Report each line of the records below that uses the word "ЗАМЕНА".

***** Data for this task

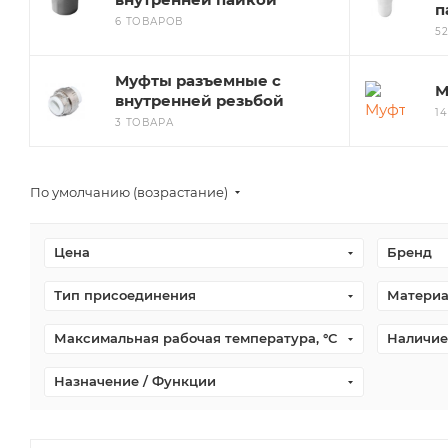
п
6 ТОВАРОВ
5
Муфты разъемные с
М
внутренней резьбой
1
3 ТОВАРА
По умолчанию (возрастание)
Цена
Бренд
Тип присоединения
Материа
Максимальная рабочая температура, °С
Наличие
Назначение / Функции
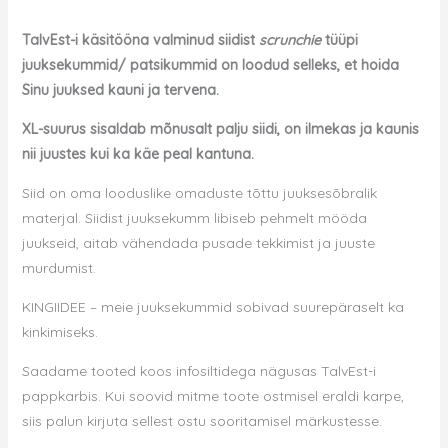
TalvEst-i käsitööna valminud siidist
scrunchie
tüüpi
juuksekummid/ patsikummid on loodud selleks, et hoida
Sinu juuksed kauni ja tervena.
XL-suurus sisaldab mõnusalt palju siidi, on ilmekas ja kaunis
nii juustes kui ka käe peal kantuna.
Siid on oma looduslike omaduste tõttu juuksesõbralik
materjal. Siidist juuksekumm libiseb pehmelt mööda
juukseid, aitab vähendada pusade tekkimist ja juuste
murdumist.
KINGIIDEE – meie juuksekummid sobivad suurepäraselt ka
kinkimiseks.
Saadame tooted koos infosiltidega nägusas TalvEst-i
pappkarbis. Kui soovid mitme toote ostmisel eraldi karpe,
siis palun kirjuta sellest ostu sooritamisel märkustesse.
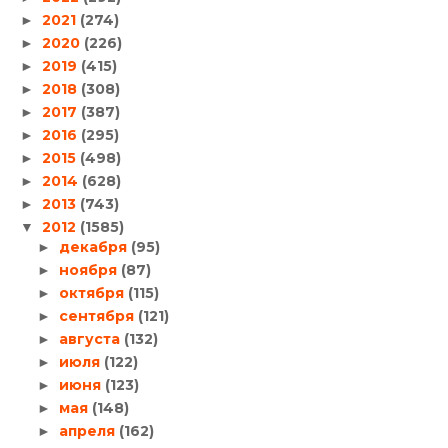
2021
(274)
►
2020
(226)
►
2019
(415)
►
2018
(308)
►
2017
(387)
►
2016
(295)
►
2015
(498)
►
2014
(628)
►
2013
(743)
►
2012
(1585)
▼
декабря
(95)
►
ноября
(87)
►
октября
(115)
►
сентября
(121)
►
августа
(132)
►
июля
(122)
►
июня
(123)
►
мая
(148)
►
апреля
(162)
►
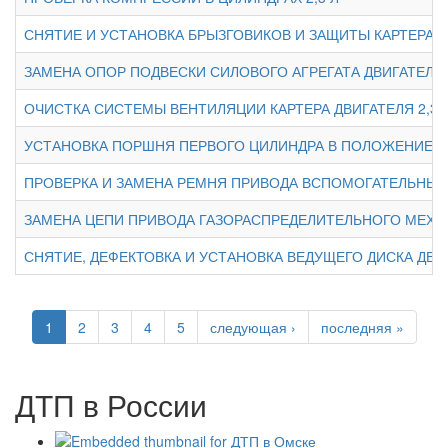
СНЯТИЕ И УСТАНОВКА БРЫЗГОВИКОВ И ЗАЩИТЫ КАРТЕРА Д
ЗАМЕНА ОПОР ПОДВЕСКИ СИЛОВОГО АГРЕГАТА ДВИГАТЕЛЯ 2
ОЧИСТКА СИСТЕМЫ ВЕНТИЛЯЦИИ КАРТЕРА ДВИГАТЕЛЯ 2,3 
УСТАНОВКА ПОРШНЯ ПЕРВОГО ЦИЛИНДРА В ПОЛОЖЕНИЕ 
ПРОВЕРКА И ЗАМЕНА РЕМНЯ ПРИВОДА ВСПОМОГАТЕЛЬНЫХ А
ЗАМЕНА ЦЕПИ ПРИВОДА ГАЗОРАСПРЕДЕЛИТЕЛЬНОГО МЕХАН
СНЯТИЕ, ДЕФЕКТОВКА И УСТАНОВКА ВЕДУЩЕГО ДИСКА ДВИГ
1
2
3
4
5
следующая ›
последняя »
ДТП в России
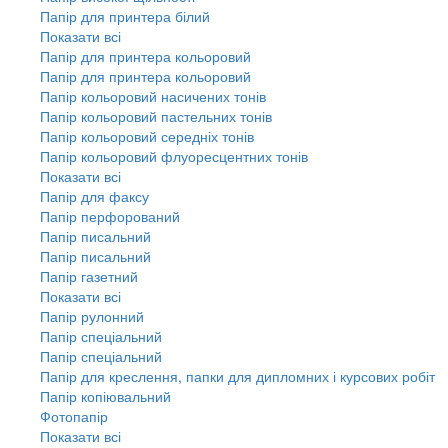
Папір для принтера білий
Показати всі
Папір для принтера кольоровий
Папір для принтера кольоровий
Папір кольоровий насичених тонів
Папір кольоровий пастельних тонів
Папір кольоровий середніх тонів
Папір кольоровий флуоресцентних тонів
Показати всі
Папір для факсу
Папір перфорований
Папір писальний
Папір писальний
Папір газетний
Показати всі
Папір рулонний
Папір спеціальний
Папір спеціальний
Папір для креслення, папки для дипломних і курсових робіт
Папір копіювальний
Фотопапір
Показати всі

**********
***** Data for this task

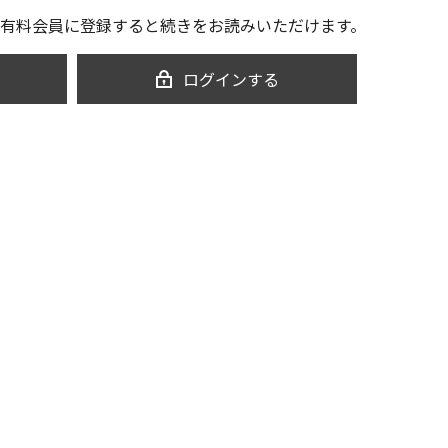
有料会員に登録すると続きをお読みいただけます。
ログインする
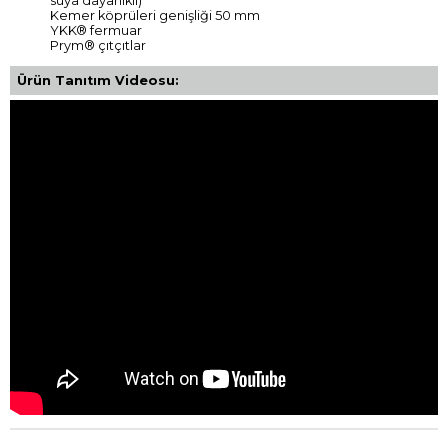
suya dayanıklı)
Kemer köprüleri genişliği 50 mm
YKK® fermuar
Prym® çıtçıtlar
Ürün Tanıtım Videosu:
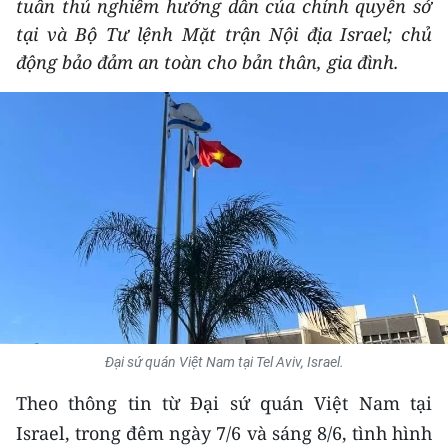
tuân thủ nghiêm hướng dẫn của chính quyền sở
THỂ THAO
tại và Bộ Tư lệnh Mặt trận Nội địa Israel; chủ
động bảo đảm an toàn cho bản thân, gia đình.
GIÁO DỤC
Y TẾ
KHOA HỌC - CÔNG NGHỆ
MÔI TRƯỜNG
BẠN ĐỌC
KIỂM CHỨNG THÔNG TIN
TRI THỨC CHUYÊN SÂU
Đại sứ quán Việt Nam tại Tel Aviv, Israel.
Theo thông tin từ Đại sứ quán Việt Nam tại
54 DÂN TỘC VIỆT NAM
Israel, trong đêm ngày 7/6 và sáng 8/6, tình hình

**********

* [Solution to this task]
ЗАМЕНА ОПОР ПОДВЕСКИ СИЛОВОГО АГРЕГАТА ДВИГАТЕЛЯ 2
ПРОВЕРКА И ЗАМЕНА РЕМНЯ ПРИВОДА ВСПОМОГАТЕЛЬНЫХ А
ЗАМЕНА ЦЕПИ ПРИВОДА ГАЗОРАСПРЕДЕЛИТЕЛЬНОГО МЕХАН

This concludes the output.